Collect eggs often (sometimes twice a day) and keep egg box bedding extra clean to ensure clean eggs for incubation. Extremely dirty eggs can breed bacteria in the incubator and effect hatch rate.
Some people wash hatching eggs, I personally don’t. The blume (or protective layer on the outside of the eggshell) provides a barrier against bacteria from entering the embryo via the microscopic pores on the egg shell. It also helps regulate humidity within the egg.
For more information on collecting hatching eggs visit my 4-part my Incubation Series
Part 2: Choosing Birds to Breed
Part 3: Choosing an Incubator, Set Up and Collecting Eggs
Part 4: The Long Wait, Candling and Hatching Day
This week, I plan on collecting about a dozen eggs, then choosing the best 7 from those 12. Our Brinsea Mini Advanced Incubator hold 7 eggs and I plan to fill it.
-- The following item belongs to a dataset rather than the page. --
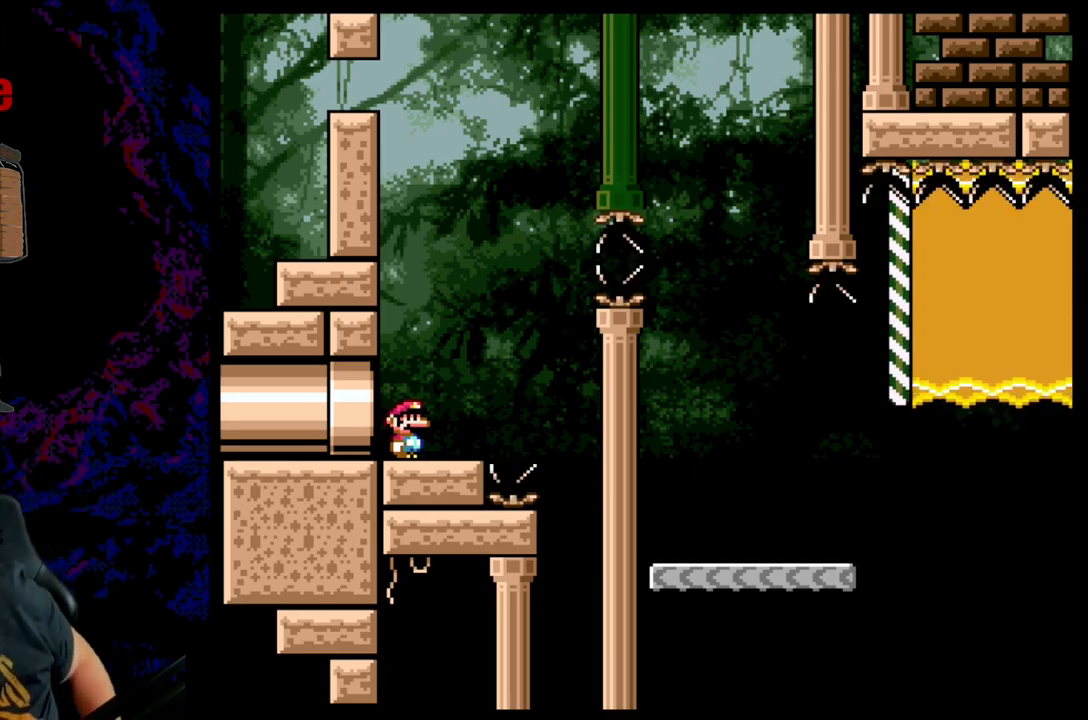
Gameplay with a controller (Nintendo layout); each line is a JSON object with the inputs held at the frame after it. "events" lists button and stick changes between this image and that frame as [ms after this image, input, new state], when the widget could be followed in between. Not read: L3 R3.
{"buttons": ["DPAD_DOWN", "DPAD_RIGHT"], "events": [[300, "DPAD_DOWN", "down"], [300, "DPAD_RIGHT", "down"]]}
In my next post I will be choosing the eggs to hatch and filling our incubator.
1 Comment
When you are wanting to harvest “hatching eggs”, you should never put more than 4-5 hens per rooster. Although a hen can be fertile for a week or two, that is not the norm. And the more eggs laid the faster the sperm dissipates. Having ten hens with one rooster also makes it more likely that some of the hens will not be bred. And just because a rooster mounts a hen doesn’t mean that there is any sperm to impregnate her.